HODOR: Shrinking Attack Surface on Node.js via System Call Limitation

TL;DR

HODOR is a lightweight runtime system that reduces Node.js attack surface by enforcing precise system call restrictions through optimized call graph analysis and seccomp whitelists, effectively protecting real-world applications.

Contribution

This work introduces HODOR, a novel system that constructs high-quality call graphs and applies Linux seccomp to limit system calls in Node.js, filling a gap in existing JavaScript-level protections.

Findings

Reduces attack surface to 16.75% on average

Protects 83 real-world applications from code execution attacks

Imposes less than 3% runtime overhead

Abstract

Node.js provides Node.js applications with system interaction capabilities using system calls. However, such convenience comes with a price, i.e., the attack surface of JavaScript arbitrary code execution (ACE) vulnerabilities is expanded to the system call level. There lies a noticeable gap between existing protection techniques in the JavaScript code level (either by code debloating or read-write-execute permission restriction) and a targeted defense for emerging critical system call level exploitation. To fill the gap, we design and implement HODOR, a lightweight runtime protection system based on enforcing precise system call restrictions when running a Node.js application. HODOR achieved this by addressing several nontrivialial technical challenges. First, HODOR requires to construct high-quality call graphs for both the Node.js application (in JavaScript) and its underlying Node.js framework (in JavaScript and C/C++). Specifically, HODOR incorporates several important optimizations in both the JavaScript and C/C++ level to improve the state-of-the-art tools for building more precise call graphs. Then, HODOR creates the main-thread whitelist and the thread-pool whitelist respectively containing the identified necessary system calls based on the call graphs mappings. Finally, with the whitelists, HODOR implements lightweight system call restriction using the Linux kernel feature Secure Computing Mode (seccomp) to shrink the attack surface. We utilize HODOR to protect 83 real-world Node.js applications compromised by arbitrary code/command execution attacks. HODOR could reduce the attack surface to 16.75% on average with negligible runtime overhead (i.e., <3%).

ENTRIES SUPPLIED:
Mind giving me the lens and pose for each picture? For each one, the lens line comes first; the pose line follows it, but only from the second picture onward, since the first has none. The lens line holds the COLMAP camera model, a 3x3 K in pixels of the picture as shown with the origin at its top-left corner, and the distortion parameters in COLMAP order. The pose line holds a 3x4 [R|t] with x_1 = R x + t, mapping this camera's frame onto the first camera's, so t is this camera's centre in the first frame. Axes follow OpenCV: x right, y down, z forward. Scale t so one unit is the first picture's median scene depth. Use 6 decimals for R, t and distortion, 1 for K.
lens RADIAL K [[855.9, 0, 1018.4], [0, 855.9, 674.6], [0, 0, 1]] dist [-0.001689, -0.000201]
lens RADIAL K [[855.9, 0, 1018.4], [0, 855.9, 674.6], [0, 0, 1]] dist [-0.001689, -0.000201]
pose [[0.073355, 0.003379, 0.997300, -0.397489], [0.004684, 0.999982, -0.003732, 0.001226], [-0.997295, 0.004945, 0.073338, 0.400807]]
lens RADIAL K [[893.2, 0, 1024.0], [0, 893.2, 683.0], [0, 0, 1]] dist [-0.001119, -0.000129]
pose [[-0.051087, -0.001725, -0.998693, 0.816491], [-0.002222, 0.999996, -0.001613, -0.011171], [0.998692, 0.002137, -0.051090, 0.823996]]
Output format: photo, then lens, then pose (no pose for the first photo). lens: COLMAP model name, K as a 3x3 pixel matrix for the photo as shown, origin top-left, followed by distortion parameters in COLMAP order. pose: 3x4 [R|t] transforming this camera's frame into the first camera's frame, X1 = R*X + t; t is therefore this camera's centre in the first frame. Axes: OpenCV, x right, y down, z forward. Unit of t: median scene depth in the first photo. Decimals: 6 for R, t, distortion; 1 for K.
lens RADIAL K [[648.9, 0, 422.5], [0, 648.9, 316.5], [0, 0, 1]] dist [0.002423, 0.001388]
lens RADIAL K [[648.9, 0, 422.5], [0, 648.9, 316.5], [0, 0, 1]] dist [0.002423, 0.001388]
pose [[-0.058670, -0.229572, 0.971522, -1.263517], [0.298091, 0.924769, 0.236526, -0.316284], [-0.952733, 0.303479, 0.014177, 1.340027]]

TASKS AND EXERCISES:
**a.** Reproduce word for word the part of the HODOR page that begins at the words "HODOR: Shrinking Attack" and stops after the words "existing JavaScript-level protections.".
**b.** For each statement below, say whether it agrees with the HODOR page, and quote the exact words from the page that decide it. (i) HODOR restricts system calls with the Linux kernel feature seccomp. (ii) HODOR adds more than 10% runtime overhead. (iii) HODOR builds one whitelist that covers all threads.

RESPONSES IN ORDER:
**a.**
HODOR: Shrinking Attack Surface on Node.js via System Call Limitation

TL;DR

HODOR is a lightweight runtime system that reduces Node.js attack surface by enforcing precise system call restrictions through optimized call graph analysis and seccomp whitelists, effectively protecting real-world applications.

Contribution

This work introduces HODOR, a novel system that constructs high-quality call graphs and applies Linux seccomp to limit system calls in Node.js, filling a gap in existing JavaScript-level protections.

**b.**
(i) Yes: "HODOR implements lightweight system call restriction using the Linux kernel feature Secure Computing Mode (seccomp)"
(ii) No: "Imposes less than 3% runtime overhead"
(iii) No: "HODOR creates the main-thread whitelist and the thread-pool whitelist"